* [LISTED ENTRIES]

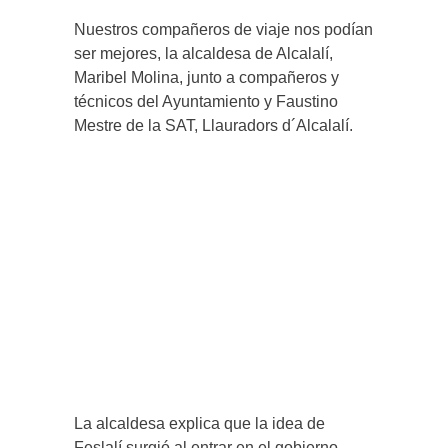
Nuestros compañeros de viaje nos podían
ser mejores, la alcaldesa de Alcalalí,
Maribel Molina, junto a compañeros y
técnicos del Ayuntamiento y Faustino
Mestre de la SAT, Llauradors d´Alcalalí.
La alcaldesa explica que la idea de
Feslalí surgió al entrar en el gobierno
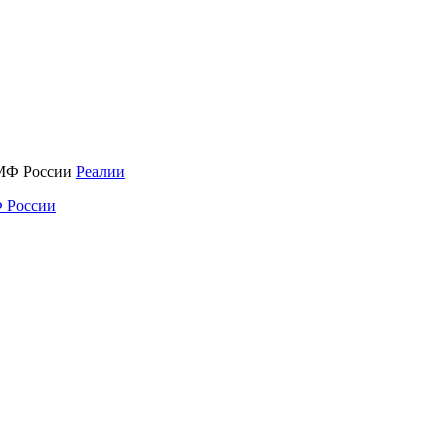
Реалии
 России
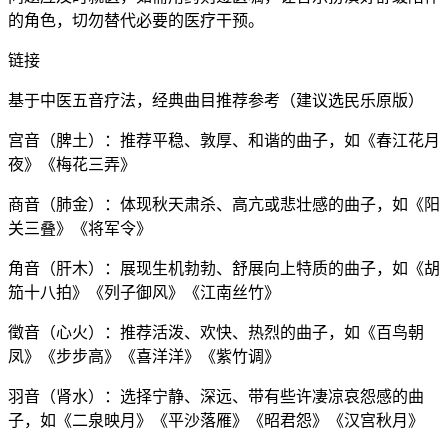
的角色，切勿替代必要的医疗干预。
链接
基于中医五音疗法，经典曲目推荐参考（建议选民乐原版）
宫音（脾土）：推荐平稳、敦厚、和谐的曲子，如《春江花月
夜》《梅花三弄》
商音（肺金）：体现秋天肃杀、高亢或悲壮感的曲子，如《阳
关三叠》《将军令》
角音（肝木）：展现生机勃勃、舒展向上特质的曲子，如《胡
笳十八拍》《列子御风》《江南丝竹》
徵音（心火）：推荐活泼、欢快、热烈的曲子，如《百鸟朝
凤》《步步高》《喜洋洋》《紫竹调》
羽音（肾水）：选择宁静、深远、带有些许凄凉哀怨感的曲
子，如《二泉映月》《平沙落雁》《昭君怨》《汉宫秋月》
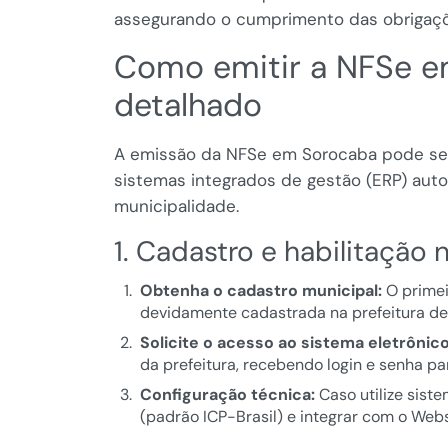
assegurando o cumprimento das obrigaçõe
Como emitir a NFSe e
detalhado
A emissão da NFSe em Sorocaba pode ser r
sistemas integrados de gestão (ERP) autor
municipalidade.
1. Cadastro e habilitação 
Obtenha o cadastro municipal:
O primei
devidamente cadastrada na prefeitura de
Solicite o acesso ao sistema eletrônico
da prefeitura, recebendo login e senha pa
Configuração técnica:
Caso utilize siste
(padrão ICP-Brasil) e integrar com o Webs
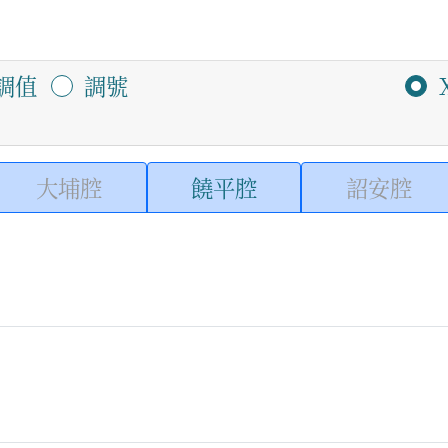
調值
調號
大埔腔
饒平腔
詔安腔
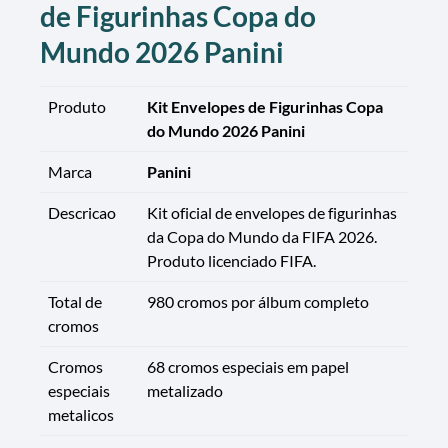
de Figurinhas Copa do
Mundo 2026 Panini
Produto
Kit Envelopes de Figurinhas Copa
do Mundo 2026 Panini
Marca
Panini
Descricao
Kit oficial de envelopes de figurinhas
da Copa do Mundo da FIFA 2026.
Produto licenciado FIFA.
Total de
980 cromos por álbum completo
cromos
Cromos
68 cromos especiais em papel
especiais
metalizado
metalicos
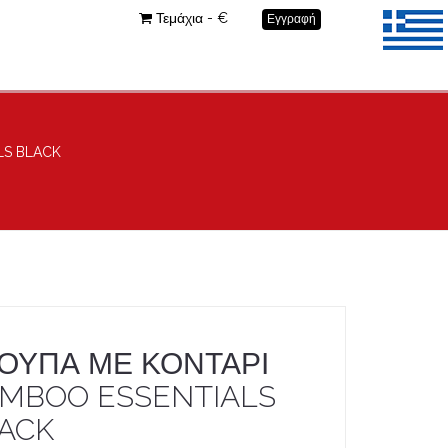
Τεμάχια - €
Εγγραφή
LS BLACK
ΟΥΠΑ ΜΕ ΚΟΝΤΑΡΙ
MBOO ESSENTIALS
ACK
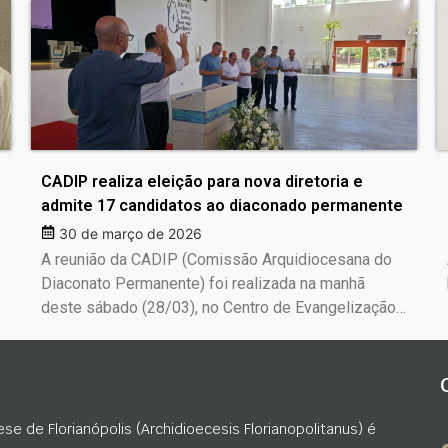
CADIP realiza eleição para nova diretoria e
admite 17 candidatos ao diaconado permanente
30 de março de 2026
A reunião da CADIP (Comissão Arquidiocesana do
Diaconato Permanente) foi realizada na manhã
deste sábado (28/03), no Centro de Evangelização…
ese de Florianópolis (Archidioecesis Florianopolitanus) é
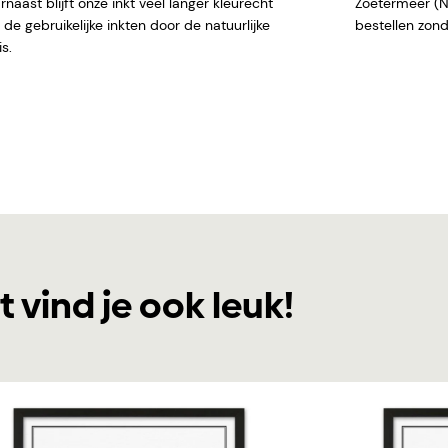
naast blijft onze inkt veel langer kleurecht
Zoetermeer (NL)
de gebruikelijke inkten door de natuurlijke
bestellen
s.
t vind je ook leuk!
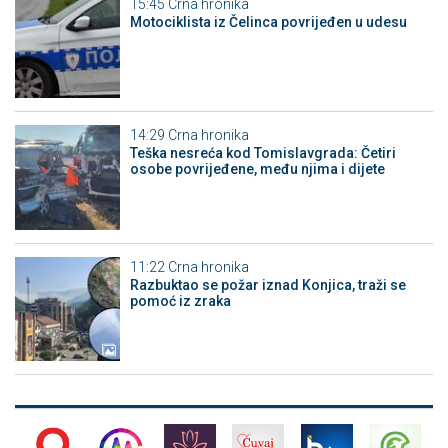
15:45
Crna hronika
Motociklista iz Čelinca povrijeđen u udesu
14:29
Crna hronika
Teška nesreća kod Tomislavgrada: Četiri
osobe povrijeđene, među njima i dijete
11:22
Crna hronika
Razbuktao se požar iznad Konjica, traži se
pomoć iz zraka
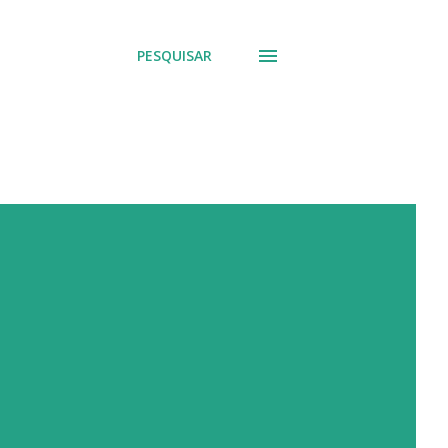
PESQUISAR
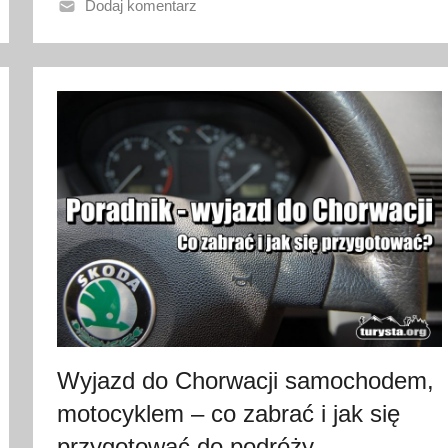
o
Dodaj komentarz
2
9
s
t
y
c
z
n
i
a
2
0
2
3
Wyjazd do Chorwacji samochodem,
motocyklem – co zabrać i jak się
przygotować do podróży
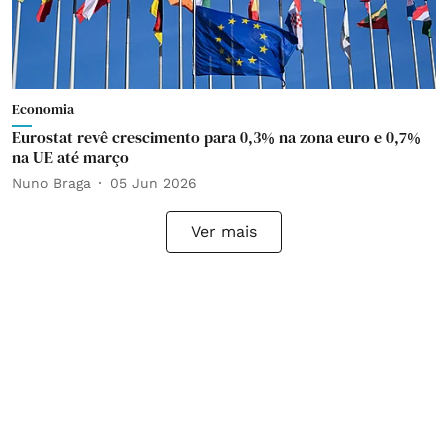
Economia
Eurostat revê crescimento para 0,3% na zona euro e 0,7%
na UE até março
Nuno Braga
05 Jun 2026
Ver mais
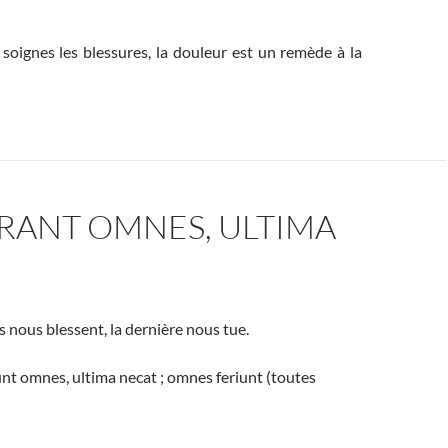
soignes les blessures, la douleur est un remède à la
RANT OMNES, ULTIMA
s nous blessent, la dernière nous tue.
unt omnes, ultima necat ; omnes feriunt (toutes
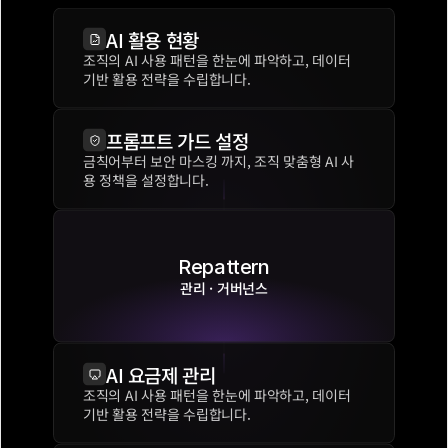
AI 활용 현황
조직의 AI 사용 패턴을 한눈에 파악하고, 데이터 
기반 활용 전략을 수립합니다.
프롬프트 가드 설정
금칙어부터 보안 마스킹 까지, 조직 맞춤형 AI 사
용 정책을 설정합니다.
Repattern
관리 · 거버넌스
AI 요금제 관리
조직의 AI 사용 패턴을 한눈에 파악하고, 데이터 
기반 활용 전략을 수립합니다.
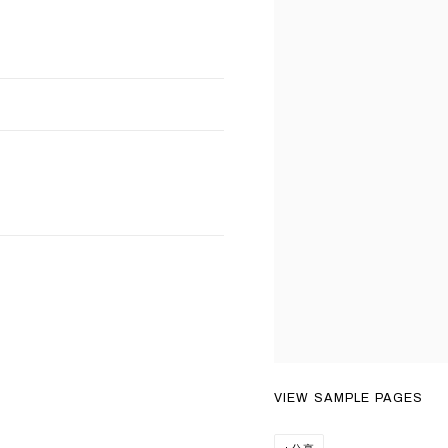
VIEW SAMPLE PAGES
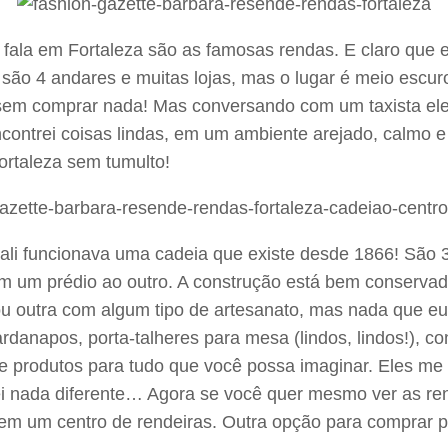
la em Fortaleza são as famosas rendas. E claro que eu 
são 4 andares e muitas lojas, mas o lugar é meio escur
 sem comprar nada! Mas conversando com um taxista el
ncontrei coisas lindas, em um ambiente arejado, calmo e
ortaleza sem tumulto!
ali funcionava uma cadeia que existe desde 1866! São 3
ligam um prédio ao outro. A construção está bem conserva
u outra com algum tipo de artesanato, mas nada que eu
anapos, porta-talheres para mesa (lindos, lindos!), con
de produtos para tudo que você possa imaginar. Eles 
ada diferente… Agora se você quer mesmo ver as rende
em um centro de rendeiras. Outra opção para comprar pr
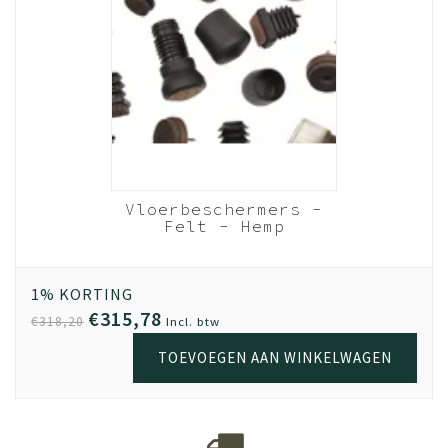
Vloerbeschermers -
Felt - Hemp
1% KORTING
€315,78
€318,20
Incl. btw
TOEVOEGEN AAN WINKELWAGEN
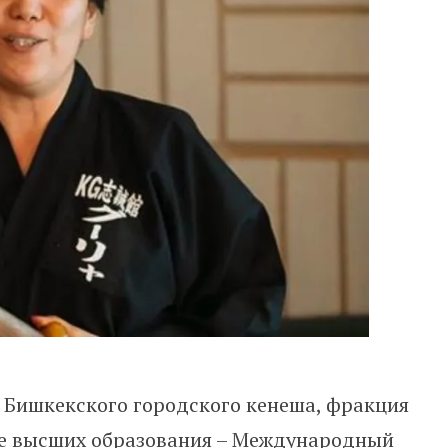
Бишкекского городского кенеша, фракция
ыре высших образования – Международный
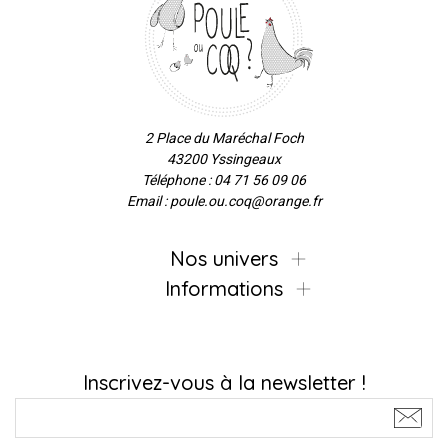
2 Place du Maréchal Foch
43200 Yssingeaux
Téléphone : 04 71 56 09 06
Email : poule.ou.coq@orange.fr
Nos univers
Informations
Inscrivez-vous à la newsletter !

* [EXERCISE DETAILS] Give again, exactly as written above, every line from the one holding "Solicite o acesso ao sistema eletrônico" to the one holding "de gebruikelijke inkten door de natuurlijke", with both ends kept and the pictures left out.

* [WRITTEN SOLUTION]
Solicite o acesso ao sistema eletrônico
da prefeitura, recebendo login e senha pa
Configuração técnica:
Caso utilize siste
(padrão ICP-Brasil) e integrar com o Webs
調值
調號
大埔腔
饒平腔
詔安腔
de Figurinhas Copa do
Mundo 2026 Panini
Produto
Kit Envelopes de Figurinhas Copa
do Mundo 2026 Panini
Marca
Panini
Descricao
Kit oficial de envelopes de figurinhas
da Copa do Mundo da FIFA 2026.
Produto licenciado FIFA.
Total de
980 cromos por álbum completo
cromos
Cromos
68 cromos especiais em papel
especiais
metalizado
metalicos
Τεμάχια - €
Εγγραφή
LS BLACK
ΟΥΠΑ ΜΕ ΚΟΝΤΑΡΙ
MBOO ESSENTIALS
ACK
CADIP realiza eleição para nova diretoria e
admite 17 candidatos ao diaconado permanente
30 de março de 2026
A reunião da CADIP (Comissão Arquidiocesana do
Diaconato Permanente) foi realizada na manhã
deste sábado (28/03), no Centro de Evangelização…
ese de Florianópolis (Archidioecesis Florianopolitanus) é
naast blijft onze inkt veel langer kleurecht
Zoetermeer (NL)
de gebruikelijke inkten door de natuurlijke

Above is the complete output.